If previous restructurings are anything to go by, the eventual deal between Ukraine and the holders of its debt is going to look quite different to the opening positions of either party.
Greek bondholders ended up accepting a 53.5 percent reduction on their principal in February 2012, seven months after agreeing to a 21 percent writedown. State-controlled Dubai World reached a second restructuring of $14.7 billion of debt this year after cutting coupons and extending maturities in 2011 and failing to reach a standstill in 2009. Argentina is still feeling the repercussions of the take-it-or-leave-it approach that it adopted in 2005.
Ukraine’s creditors are expecting a “speedy resolution” to negotiations “without any principal debt reductions,” according to a statement on Thursday. Ukraine has said it will cut the face value of bonds as well as reducing coupons and extending maturities as it seeks to meet the conditions of an International Monetary Fund bailout. A deal without writedowns is “not viable,” according to Michael Ganske from Rogge Capital Partners Plc.
“This is how restructuring negotiations always start, with unrealistic proposals,” Ganske, the head of emerging markets at Rogge in London, said by e-mail Thursday. “There will be negotiations and they will meet in between.”

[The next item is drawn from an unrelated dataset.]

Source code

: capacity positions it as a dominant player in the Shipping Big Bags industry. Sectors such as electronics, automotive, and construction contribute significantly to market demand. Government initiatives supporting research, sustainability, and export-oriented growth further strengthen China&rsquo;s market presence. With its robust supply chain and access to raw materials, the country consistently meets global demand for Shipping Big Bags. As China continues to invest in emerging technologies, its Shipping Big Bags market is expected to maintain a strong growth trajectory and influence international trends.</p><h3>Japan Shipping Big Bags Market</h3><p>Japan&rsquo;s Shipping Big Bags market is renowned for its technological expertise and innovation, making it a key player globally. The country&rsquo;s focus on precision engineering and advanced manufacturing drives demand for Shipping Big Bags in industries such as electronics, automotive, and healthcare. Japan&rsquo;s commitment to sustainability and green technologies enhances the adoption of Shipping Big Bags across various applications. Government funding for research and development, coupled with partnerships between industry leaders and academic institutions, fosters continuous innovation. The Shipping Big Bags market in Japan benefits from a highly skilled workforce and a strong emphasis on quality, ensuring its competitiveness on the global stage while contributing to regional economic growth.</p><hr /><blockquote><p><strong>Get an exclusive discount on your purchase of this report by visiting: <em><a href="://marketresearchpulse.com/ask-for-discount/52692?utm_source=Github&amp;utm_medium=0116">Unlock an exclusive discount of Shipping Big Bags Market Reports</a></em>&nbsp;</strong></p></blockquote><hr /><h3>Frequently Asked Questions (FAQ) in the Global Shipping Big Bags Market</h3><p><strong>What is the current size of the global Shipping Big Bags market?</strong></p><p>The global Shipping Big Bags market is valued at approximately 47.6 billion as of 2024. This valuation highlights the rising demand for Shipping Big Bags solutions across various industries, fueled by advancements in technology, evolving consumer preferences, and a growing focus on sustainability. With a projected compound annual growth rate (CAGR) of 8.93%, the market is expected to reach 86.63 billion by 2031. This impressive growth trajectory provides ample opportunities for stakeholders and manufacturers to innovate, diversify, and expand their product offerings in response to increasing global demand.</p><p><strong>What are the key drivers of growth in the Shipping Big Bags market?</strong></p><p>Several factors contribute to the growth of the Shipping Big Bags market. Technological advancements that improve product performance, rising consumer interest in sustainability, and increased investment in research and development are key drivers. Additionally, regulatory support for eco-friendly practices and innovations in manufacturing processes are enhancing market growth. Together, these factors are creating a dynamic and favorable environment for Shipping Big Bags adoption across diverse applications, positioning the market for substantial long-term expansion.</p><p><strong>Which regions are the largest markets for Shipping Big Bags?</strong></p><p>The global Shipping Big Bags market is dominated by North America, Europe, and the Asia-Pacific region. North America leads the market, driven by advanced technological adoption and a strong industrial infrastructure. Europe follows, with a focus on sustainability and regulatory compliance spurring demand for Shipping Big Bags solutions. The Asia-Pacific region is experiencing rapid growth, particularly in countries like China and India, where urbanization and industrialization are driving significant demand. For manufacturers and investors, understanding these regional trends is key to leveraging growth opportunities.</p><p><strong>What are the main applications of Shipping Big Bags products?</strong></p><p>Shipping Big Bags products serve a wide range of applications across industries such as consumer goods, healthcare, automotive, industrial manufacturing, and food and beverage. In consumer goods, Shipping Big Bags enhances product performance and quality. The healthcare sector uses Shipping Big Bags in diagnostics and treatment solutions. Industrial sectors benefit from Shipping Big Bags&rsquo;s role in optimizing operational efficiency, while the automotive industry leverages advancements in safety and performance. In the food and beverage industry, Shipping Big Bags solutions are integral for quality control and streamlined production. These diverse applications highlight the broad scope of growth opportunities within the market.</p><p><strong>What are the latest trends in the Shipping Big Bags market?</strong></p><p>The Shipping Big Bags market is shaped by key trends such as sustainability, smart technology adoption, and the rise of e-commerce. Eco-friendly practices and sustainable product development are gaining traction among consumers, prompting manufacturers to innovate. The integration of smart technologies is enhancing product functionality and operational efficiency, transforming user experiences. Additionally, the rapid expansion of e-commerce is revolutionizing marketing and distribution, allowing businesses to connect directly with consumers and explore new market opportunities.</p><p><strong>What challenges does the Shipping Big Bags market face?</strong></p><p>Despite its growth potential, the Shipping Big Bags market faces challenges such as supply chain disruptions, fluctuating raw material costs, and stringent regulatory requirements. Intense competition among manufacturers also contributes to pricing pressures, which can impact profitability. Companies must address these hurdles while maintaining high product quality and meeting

A creditor committee that holds about $10 billion of Ukrainian debt is working on a plan that “provides Ukraine with the necessary financial liquidity support,” the group said in the statement released by Blackstone Group International Partners LLP. Franklin Templeton, Ukraine’s biggest bondholder with about $7 billion of the nation’s debt, hired Blackstone to represent the creditor group in mid-March, according to Blackstone.

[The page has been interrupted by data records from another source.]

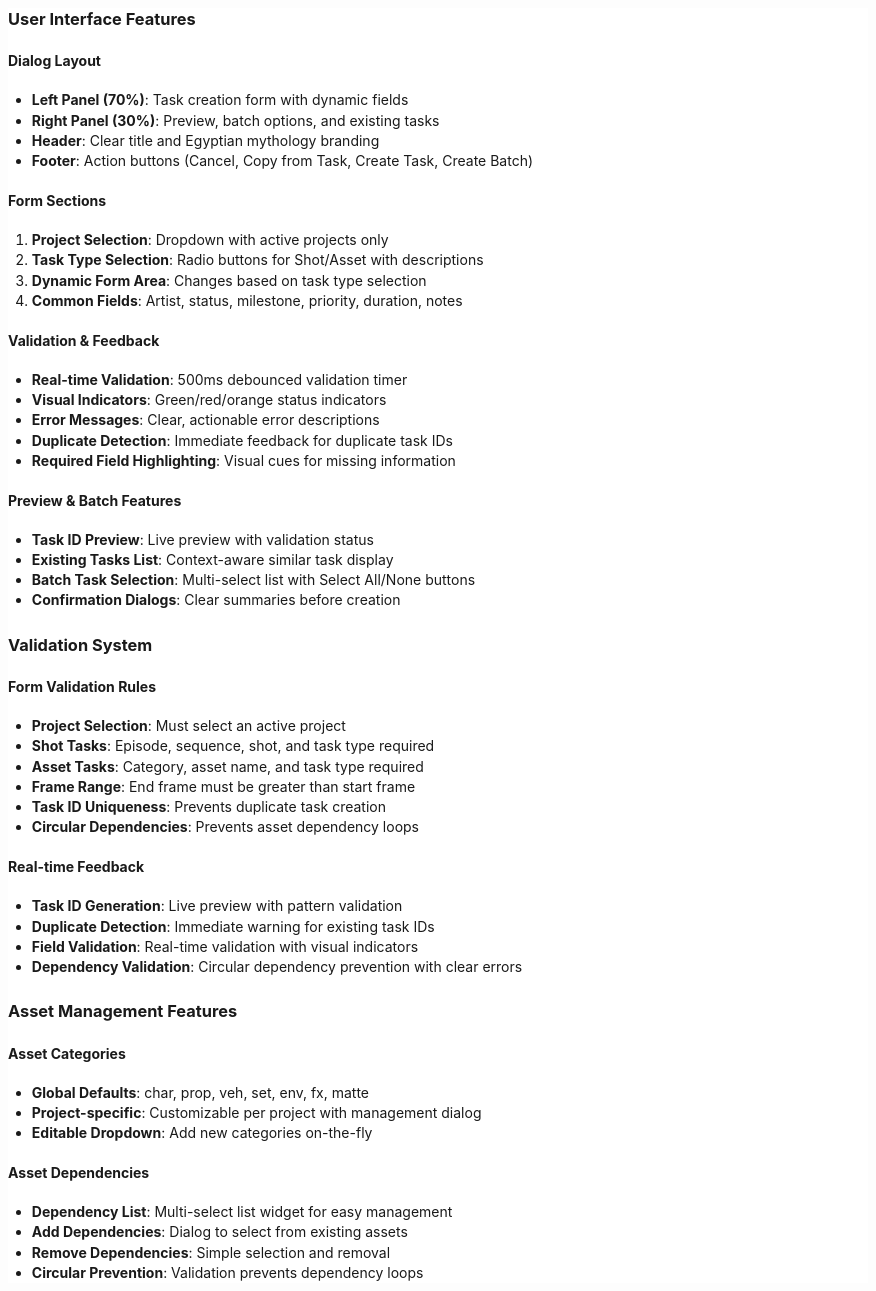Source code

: ### **User Interface Features**

#### **Dialog Layout**
- **Left Panel (70%)**: Task creation form with dynamic fields
- **Right Panel (30%)**: Preview, batch options, and existing tasks
- **Header**: Clear title and Egyptian mythology branding
- **Footer**: Action buttons (Cancel, Copy from Task, Create Task, Create Batch)

#### **Form Sections**
1. **Project Selection**: Dropdown with active projects only
2. **Task Type Selection**: Radio buttons for Shot/Asset with descriptions
3. **Dynamic Form Area**: Changes based on task type selection
4. **Common Fields**: Artist, status, milestone, priority, duration, notes

#### **Validation & Feedback**
- **Real-time Validation**: 500ms debounced validation timer
- **Visual Indicators**: Green/red/orange status indicators
- **Error Messages**: Clear, actionable error descriptions
- **Duplicate Detection**: Immediate feedback for duplicate task IDs
- **Required Field Highlighting**: Visual cues for missing information

#### **Preview & Batch Features**
- **Task ID Preview**: Live preview with validation status
- **Existing Tasks List**: Context-aware similar task display
- **Batch Task Selection**: Multi-select list with Select All/None buttons
- **Confirmation Dialogs**: Clear summaries before creation

### **Validation System**

#### **Form Validation Rules**
- **Project Selection**: Must select an active project
- **Shot Tasks**: Episode, sequence, shot, and task type required
- **Asset Tasks**: Category, asset name, and task type required
- **Frame Range**: End frame must be greater than start frame
- **Task ID Uniqueness**: Prevents duplicate task creation
- **Circular Dependencies**: Prevents asset dependency loops

#### **Real-time Feedback**
- **Task ID Generation**: Live preview with pattern validation
- **Duplicate Detection**: Immediate warning for existing task IDs
- **Field Validation**: Real-time validation with visual indicators
- **Dependency Validation**: Circular dependency prevention with clear errors

### **Asset Management Features**

#### **Asset Categories**
- **Global Defaults**: char, prop, veh, set, env, fx, matte
- **Project-specific**: Customizable per project with management dialog
- **Editable Dropdown**: Add new categories on-the-fly

#### **Asset Dependencies**
- **Dependency List**: Multi-select list widget for easy management
- **Add Dependencies**: Dialog to select from existing assets
- **Remove Dependencies**: Simple selection and removal
- **Circular Prevention**: Validation prevents dependency loops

The country is seeking to alter terms on at least $21.7 billion, data compiled by Bloomberg News show. There are three targets for the restructuring: $15.3 billion of savings over four years; a debt-to-gross domestic product ratio of below 71 percent by 2020; and the budget’s gross financing needs at an average of 10 percent of GDP from 2019 to 2025.
The government’s $2.6 billion of bonds due July 2017 were little changed at 42.674 cents on the dollar by 10:30 a.m. in Kiev, after climbing to a three-week high on Thursday.
“In our estimate the target of 71 percent debt-to-GDP implies a 35 percent haircut to the face value,” which bondholders are unlikely to accept, Vadim Khramov, an emerging-markets analyst at Bank of America Corp. in London, said Thursday by phone. The creditor group has “a strong bargaining position, but they need two thirds of votes for each bond and will need other bondholders support,” he said.
Ukraine has been forced into negotiations with creditors after burning through its foreign-exchange reserves trying to shore up the hryvnia. Its cash pile fell to a record $5.6 billion in February, while a $5 billion aid tranche from the IMF helped bolster that level to $9.97 billion in March. The IMF is offering a total of $17.5 billion of loans if all conditions are met.
The restructuring will involve “coupon reduction, nominal reduction and a maturity extension,” Ukraine’s Finance Minister Natalie Jaresko said in London on March 24. How it comes out in the end “will depend on conversations with creditors,” she said.
The process may be helped by clauses that can impose a restructuring by supermajority. Argentina’s sovereign debt didn’t have such clauses, allowing almost 25 percent of bondholders to hold out for better terms in the 2005 debt exchange that followed its $95 billion default in 2001.
While a second bond swap in 2010 reduced the amount of holdouts to 7 percent, the South American country has remained in litigation with those creditors until today.
Ukraine’s Finance Ministry said on April 4 that bonds of State Export-Import Bank of Ukraine and AT Oschadbank were excluded from the second and third target, spurring a 14-cent rally in the past four days to 62.5 cents on the dollar in Ukreximbank’s $750 million of notes due April 27.
Bondholders had until 4 p.m. on Thursday in London to vote on a proposal to push back the debt maturity to July 27 so that it can be included in negotiations on the same timeline as the sovereign debt.
Russia, which is Ukraine’s second-biggest creditor after buying a $3 billion Eurobond from the country in December 2013, insists it should be treated differently from other creditors and expects full repayment when the bonds come due in December. Ukraine’s Finance Ministry has said Russia is like all other creditors since the notes took the form of a tradeable Eurobond governed under U.K. law.
“Everyone is waiting for the next move,” Jakob Christensen, an economist at Exotix Partners LLP in London, said by phone on Thursday. “It will be important to see what the government comes out with. The Ukrainian ministers have said they want to conclude the deal by the end of May, so they really don’t have a lot of time.”